ASSIGNMENT: Word for word, return each entry that follows, with every image removed.

[Screenshot and code edit data]

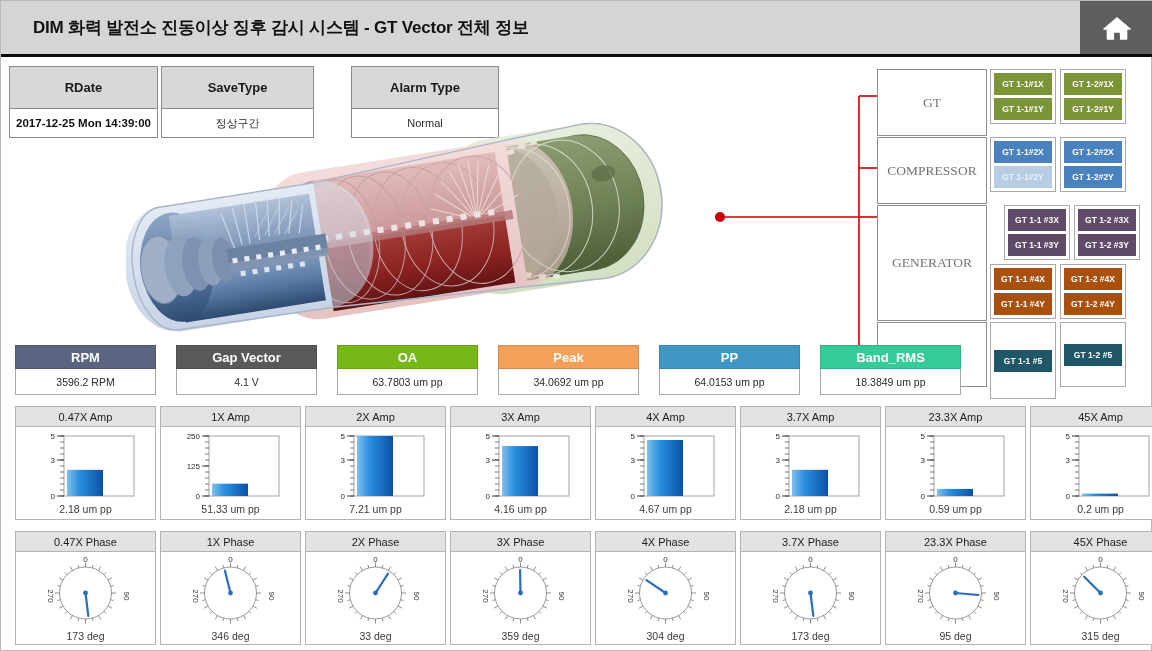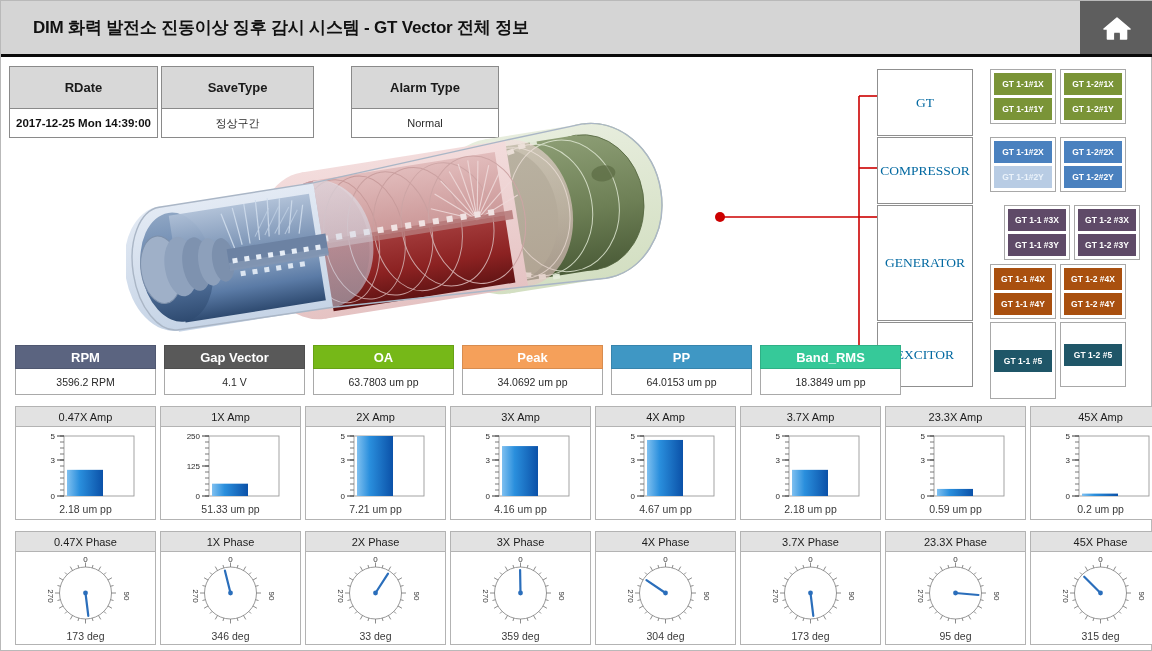--- a/index.html
+++ b/index.html
@@ -77,25 +77,25 @@
   
   .conn { position: absolute; left: 0; top: 0; width: 1152px; height: 651px; pointer-events: none; }
 
   
   .tree {
     position: absolute; left: 876px; top: 68px;
     width: 268px; height: 318px;
   }
   .comp-box {
     position: absolute; left: 0;
-    width: 96px;
+    width: 110px;
     background: #ffffff;
     border: 1px solid #8f8f8f;
     display: flex; align-items: center; justify-content: center;
-    font-size: 13.5px; color: #0369a1;
+    font-size: 13.5px; color: #737373;
     font-family: "Liberation Serif", serif;
   }
   .tagcolwrap {
     position: absolute;
     display: flex;
     gap: 4px;
   }
   .tagcol {
     width: 66px;
     background: #ffffff;
@@ -108,21 +108,21 @@
     display: flex; align-items: center; justify-content: center;
     font-size: 8.5px; font-weight: bold; color: #ffffff;
     cursor: pointer;
     white-space: nowrap;
   }
   .tag.dim { color: #eaf2fa; }
 
   
   .metrics {
     position: absolute; left: 14px; top: 344px;
-    display: flex; gap: 8px;
+    display: flex; gap: 20px;
   }
   .metric { width: 141px; }
   .metric .mhead {
     height: 24px;
     display: flex; align-items: center; justify-content: center;
     font-size: 13px; font-weight: bold; color: #ffffff;
     border: 1px solid rgba(0,0,0,0.12);
   }
   .metric .mval {
     height: 26px;

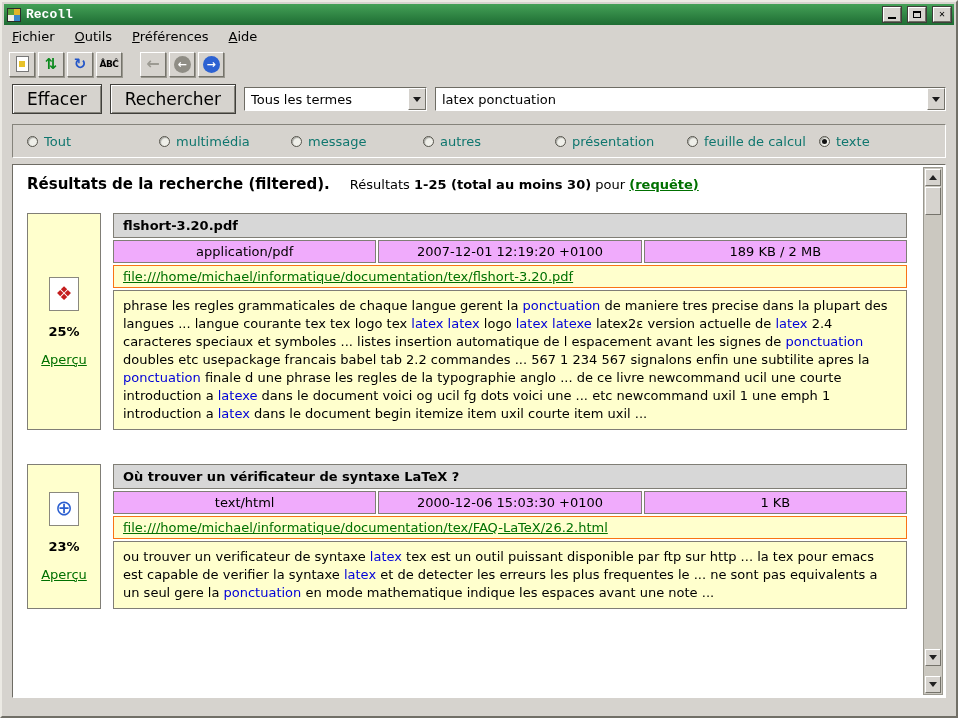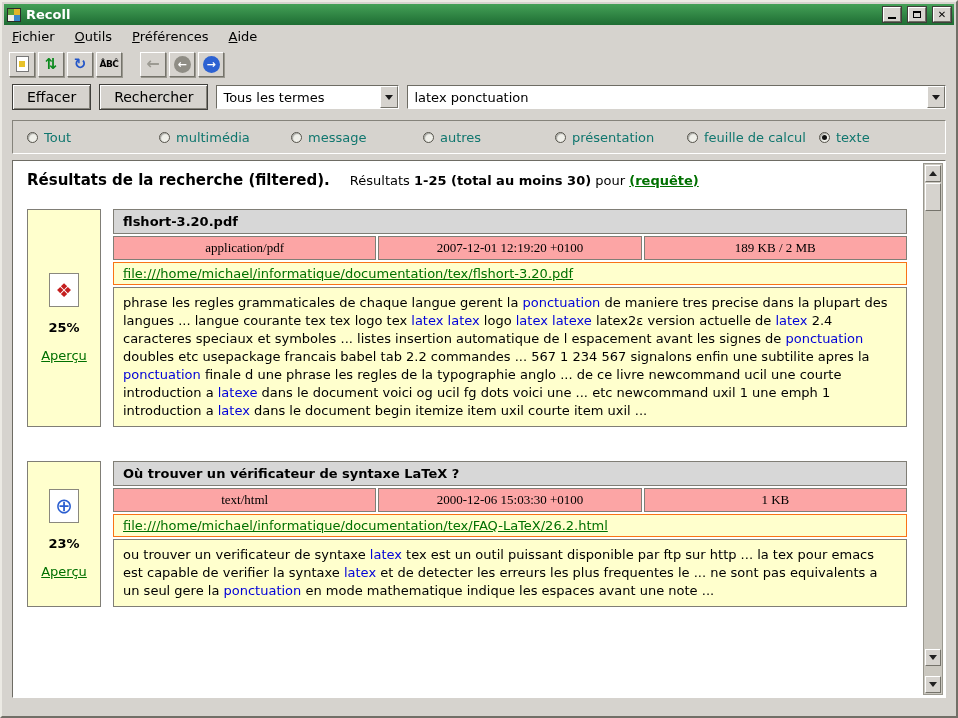--- a/index.html
+++ b/index.html
@@ -9,21 +9,21 @@
   .frame {
     width: 958px; height: 718px; background: #d6d3ce;
     border: 2px solid; border-color: #eceae4 #716f67 #716f67 #eceae4;
     padding: 2px; display: flex; flex-direction: column;
   }
 
   
   .titlebar {
     height: 21px; flex: none;
     background: linear-gradient(#44a057, #1e6d33);
-    display: flex; align-items: center; gap: 5px; padding: 0 3px;
+    display: flex; align-items: center; gap: 5px; padding: 0 3px; font-family: Liberation Mono, monospace;
   }
   .app-icon { width: 14px; height: 14px; flex: none;
     background: conic-gradient(#e0b42a 0 25%, #3a87c8 0 50%, #efefe8 0 75%, #5aa03c 0);
     border: 1px solid #2a2a2a; }
   .titlebar .title { color: #fff; font-weight: bold; font-size: 13px; flex: 1; }
   .wbtn {
     width: 18px; height: 15px; margin-left: 2px; background: #d6d3ce;
     border: 1px solid; border-color: #fff #6e6c64 #6e6c64 #fff;
     box-shadow: 0 0 0 1px #3f3e3a;
     display: flex; align-items: center; justify-content: center;
@@ -55,21 +55,21 @@
   .nav-circle { width: 17px; height: 17px; border-radius: 50%; display: flex; align-items: center;
     justify-content: center; color: #fff; font-size: 11px; font-weight: bold; line-height: 1; }
   .nav-circle.gray { background: #8f8d85; }
   .nav-circle.blue { background: #2d62d2; }
 
   
   .searchrow { flex: none; display: flex; align-items: center; gap: 8px; padding: 4px 8px 6px; }
   .push {
     background: #d6d3ce; border: 1px solid #403f3b;
     box-shadow: inset 1px 1px 0 #fff, inset -1px -1px 0 #85837b;
-    font-family: inherit; font-size: 14px; color: #000; padding: 4px 14px; cursor: default;
+    font-family: inherit; font-size: 17px; color: #000; padding: 4px 14px; cursor: default;
   }
   .combo { height: 24px; background: #fff; border: 1px solid; border-color: #6e6c64 #fff #fff #6e6c64; display: flex; align-items: stretch; }
   .combo .val { flex: 1; display: flex; align-items: center; padding-left: 6px; white-space: nowrap; overflow: hidden; }
   .combo .arrow-btn { width: 18px; flex: none; background: #d6d3ce; border: 1px solid;
     border-color: #fff #75736b #75736b #fff; display: flex; align-items: center; justify-content: center; }
   .tri-down { width: 0; height: 0; border: 4px solid transparent; border-top: 5px solid #1a1a1a; margin-top: 5px; }
   .combo.type { width: 183px; flex: none; }
   .combo.query { flex: 1; }
   .combo input { border: 0; outline: 0; flex: 1; font: 13px "DejaVu Sans", sans-serif; padding-left: 6px; background: #fff; }
 
@@ -103,21 +103,21 @@
   .fileicon { width: 30px; height: 34px; background: #fff; border: 1px solid #8a887e;
     display: flex; align-items: center; justify-content: center; }
   .fileicon.pdf span { color: #c41e1e; font-size: 19px; line-height: 1; }
   .fileicon.html span { color: #2a5ed0; font-size: 21px; line-height: 1; }
   .pct { font-weight: bold; }
   .apercu { color: #007000; text-decoration: underline; cursor: pointer; }
 
   .rtable { flex: 1; margin-left: 12px; display: flex; flex-direction: column; gap: 2px; }
   .rowhead { border: 1px solid #807e76; background: #d7d7d7; font-weight: bold; padding: 4px 9px; }
   .cellrow { display: flex; gap: 2px; }
-  .cell { flex: 1; border: 1px solid #807e76; background: #fca5a5; text-align: center; padding: 3px 4px; font-family: Liberation Serif, serif; }
+  .cell { flex: 1; border: 1px solid #807e76; background: #f0abfc; text-align: center; padding: 3px 4px; }
   .urlrow { border: 1px solid #f97316; background: #ffffcd; padding: 3px 9px; }
   .urlrow a { color: #007000; text-decoration: underline; cursor: pointer; }
   .absrow { border: 1px solid #807e76; background: #ffffcd; padding: 6px 9px; line-height: 18px; flex: 1; }
   .absrow .hl { color: #0000d8; text-align: center; }
 
   
   .vscroll { position: absolute; top: 2px; right: 2px; bottom: 2px; width: 20px;
     background: #cbc8c0; border: 1px solid #9a988f; }
   .sbtn { position: absolute; left: 1px; right: 1px; height: 17px; background: #d6d3ce;
     border: 1px solid; border-color: #fff #75736b #75736b #fff;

SOLUTION TO THIS TASK:
--- a/index.html
+++ b/index.html
@@ -77,25 +77,25 @@
   
   .conn { position: absolute; left: 0; top: 0; width: 1152px; height: 651px; pointer-events: none; }
 
   
   .tree {
     position: absolute; left: 876px; top: 68px;
     width: 268px; height: 318px;
   }
   .comp-box {
     position: absolute; left: 0;
-    width: 96px;
+    width: 110px;
     background: #ffffff;
     border: 1px solid #8f8f8f;
     display: flex; align-items: center; justify-content: center;
-    font-size: 13.5px; color: #0369a1;
+    font-size: 13.5px; color: #737373;
     font-family: "Liberation Serif", serif;
   }
   .tagcolwrap {
     position: absolute;
     display: flex;
     gap: 4px;
   }
   .tagcol {
     width: 66px;
     background: #ffffff;
@@ -108,21 +108,21 @@
     display: flex; align-items: center; justify-content: center;
     font-size: 8.5px; font-weight: bold; color: #ffffff;
     cursor: pointer;
     white-space: nowrap;
   }
   .tag.dim { color: #eaf2fa; }
 
   
   .metrics {
     position: absolute; left: 14px; top: 344px;
-    display: flex; gap: 8px;
+    display: flex; gap: 20px;
   }
   .metric { width: 141px; }
   .metric .mhead {
     height: 24px;
     display: flex; align-items: center; justify-content: center;
     font-size: 13px; font-weight: bold; color: #ffffff;
     border: 1px solid rgba(0,0,0,0.12);
   }
   .metric .mval {
     height: 26px;

--- a/index.html
+++ b/index.html
@@ -9,21 +9,21 @@
   .frame {
     width: 958px; height: 718px; background: #d6d3ce;
     border: 2px solid; border-color: #eceae4 #716f67 #716f67 #eceae4;
     padding: 2px; display: flex; flex-direction: column;
   }
 
   
   .titlebar {
     height: 21px; flex: none;
     background: linear-gradient(#44a057, #1e6d33);
-    display: flex; align-items: center; gap: 5px; padding: 0 3px;
+    display: flex; align-items: center; gap: 5px; padding: 0 3px; font-family: Liberation Mono, monospace;
   }
   .app-icon { width: 14px; height: 14px; flex: none;
     background: conic-gradient(#e0b42a 0 25%, #3a87c8 0 50%, #efefe8 0 75%, #5aa03c 0);
     border: 1px solid #2a2a2a; }
   .titlebar .title { color: #fff; font-weight: bold; font-size: 13px; flex: 1; }
   .wbtn {
     width: 18px; height: 15px; margin-left: 2px; background: #d6d3ce;
     border: 1px solid; border-color: #fff #6e6c64 #6e6c64 #fff;
     box-shadow: 0 0 0 1px #3f3e3a;
     display: flex; align-items: center; justify-content: center;
@@ -55,21 +55,21 @@
   .nav-circle { width: 17px; height: 17px; border-radius: 50%; display: flex; align-items: center;
     justify-content: center; color: #fff; font-size: 11px; font-weight: bold; line-height: 1; }
   .nav-circle.gray { background: #8f8d85; }
   .nav-circle.blue { background: #2d62d2; }
 
   
   .searchrow { flex: none; display: flex; align-items: center; gap: 8px; padding: 4px 8px 6px; }
   .push {
     background: #d6d3ce; border: 1px solid #403f3b;
     box-shadow: inset 1px 1px 0 #fff, inset -1px -1px 0 #85837b;
-    font-family: inherit; font-size: 14px; color: #000; padding: 4px 14px; cursor: default;
+    font-family: inherit; font-size: 17px; color: #000; padding: 4px 14px; cursor: default;
   }
   .combo { height: 24px; background: #fff; border: 1px solid; border-color: #6e6c64 #fff #fff #6e6c64; display: flex; align-items: stretch; }
   .combo .val { flex: 1; display: flex; align-items: center; padding-left: 6px; white-space: nowrap; overflow: hidden; }
   .combo .arrow-btn { width: 18px; flex: none; background: #d6d3ce; border: 1px solid;
     border-color: #fff #75736b #75736b #fff; display: flex; align-items: center; justify-content: center; }
   .tri-down { width: 0; height: 0; border: 4px solid transparent; border-top: 5px solid #1a1a1a; margin-top: 5px; }
   .combo.type { width: 183px; flex: none; }
   .combo.query { flex: 1; }
   .combo input { border: 0; outline: 0; flex: 1; font: 13px "DejaVu Sans", sans-serif; padding-left: 6px; background: #fff; }
 
@@ -103,21 +103,21 @@
   .fileicon { width: 30px; height: 34px; background: #fff; border: 1px solid #8a887e;
     display: flex; align-items: center; justify-content: center; }
   .fileicon.pdf span { color: #c41e1e; font-size: 19px; line-height: 1; }
   .fileicon.html span { color: #2a5ed0; font-size: 21px; line-height: 1; }
   .pct { font-weight: bold; }
   .apercu { color: #007000; text-decoration: underline; cursor: pointer; }
 
   .rtable { flex: 1; margin-left: 12px; display: flex; flex-direction: column; gap: 2px; }
   .rowhead { border: 1px solid #807e76; background: #d7d7d7; font-weight: bold; padding: 4px 9px; }
   .cellrow { display: flex; gap: 2px; }
-  .cell { flex: 1; border: 1px solid #807e76; background: #fca5a5; text-align: center; padding: 3px 4px; font-family: Liberation Serif, serif; }
+  .cell { flex: 1; border: 1px solid #807e76; background: #f0abfc; text-align: center; padding: 3px 4px; }
   .urlrow { border: 1px solid #f97316; background: #ffffcd; padding: 3px 9px; }
   .urlrow a { color: #007000; text-decoration: underline; cursor: pointer; }
   .absrow { border: 1px solid #807e76; background: #ffffcd; padding: 6px 9px; line-height: 18px; flex: 1; }
   .absrow .hl { color: #0000d8; text-align: center; }
 
   
   .vscroll { position: absolute; top: 2px; right: 2px; bottom: 2px; width: 20px;
     background: #cbc8c0; border: 1px solid #9a988f; }
   .sbtn { position: absolute; left: 1px; right: 1px; height: 17px; background: #d6d3ce;
     border: 1px solid; border-color: #fff #75736b #75736b #fff;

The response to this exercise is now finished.